• [Fragmento seleccionado]
────────────────────

Líder fundacional o sólo miembro destacado, lo cierto es –reitero– que esa función estética de templar la jauría surge en medio de y no deja de acompañar a la función práctica de usarla para cazar. En relación con funciones prácticas propias, una cuna y una fidelidad análogas tienen las funciones estéticas de la ornamentación, el diseño gráfico y de indumentaria, la decoración de interiores, la artesanía, la arquitectura, la caligrafía, el arte funerario, por ejemplo. En todos estos casos, la función práctica es la primordial, la privilegiada cultural: antes que nada, la obra tiene (el sentido de) una funcionalidad.
Otra es la suerte de la función estética que es separada de los trabajos que alegra o dignifica, para entonces ser exhibida en ambientes artificialmente preparados (anaqueles, repisas, salas, escenarios, pantallas, locaciones reales, etc.). Es la fetichización social de una herramienta. Con el abandono del primer hogar y la preparación del segundo, el artificio renegocia los términos de su relación con la sociedad. Desde que se despide de la función social de la que participaba, discute y rediscute una propia. Comienza la etapa de un desarrollo más o menos autónomo, signado por reclamos de libertad e inmunidad, por censuras y regulaciones de variada violencia, y por promesas de sofisticación cultural que la cultura de la praxis promueve o tolera. El artificio, que ya hace obras de arte, deja para siempre la ropa del oficio que cubrió su primera desnudez o la refuncionaliza (venganza estética) en alguno de sus nuevos ambientes de circulación y encuentro. Cuanto menos lo guíen los fines prácticos, más libremente experimentará con los estéticos, siempre buscando darse un valor y un sentido.

────────────────────

• [Segmento de datos]
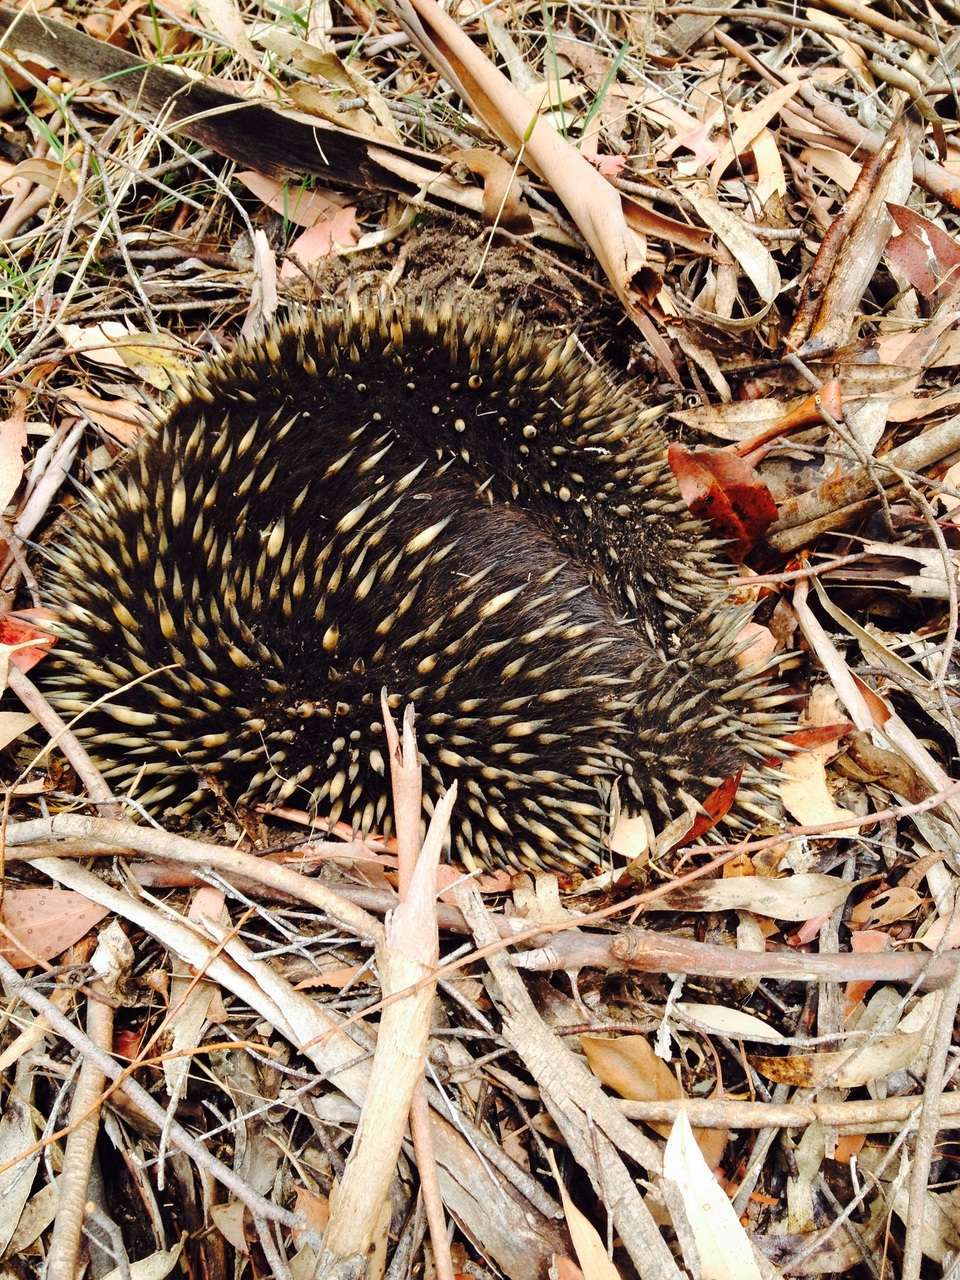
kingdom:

────────────────────

• [Las tareas]
**a)** ¿Cómo quedaría el pasaje del fragmento seleccionado que va de "Líder fundacional o" a "de) una funcionalidad." si cambias "jauría" por "manada"?
**b)** Según el fragmento seleccionado, ¿por qué el artificio renegocia los términos de su relación con la sociedad?

• [Soluciones del ejercicio]
**a)**
Líder fundacional o sólo miembro destacado, lo cierto es –reitero– que esa función estética de templar la manada surge en medio de y no deja de acompañar a la función práctica de usarla para cazar. En relación con funciones prácticas propias, una cuna y una fidelidad análogas tienen las funciones estéticas de la ornamentación, el diseño gráfico y de indumentaria, la decoración de interiores, la artesanía, la arquitectura, la caligrafía, el arte funerario, por ejemplo. En todos estos casos, la función práctica es la primordial, la privilegiada cultural: antes que nada, la obra tiene (el sentido de) una funcionalidad.

**b)** Porque abandona su primer hogar, los trabajos que alegraba o dignificaba, y se le prepara uno segundo en ambientes artificialmente preparados para exhibirlo. Al despedirse de la función social de la que participaba, pasa a discutir y rediscutir una propia.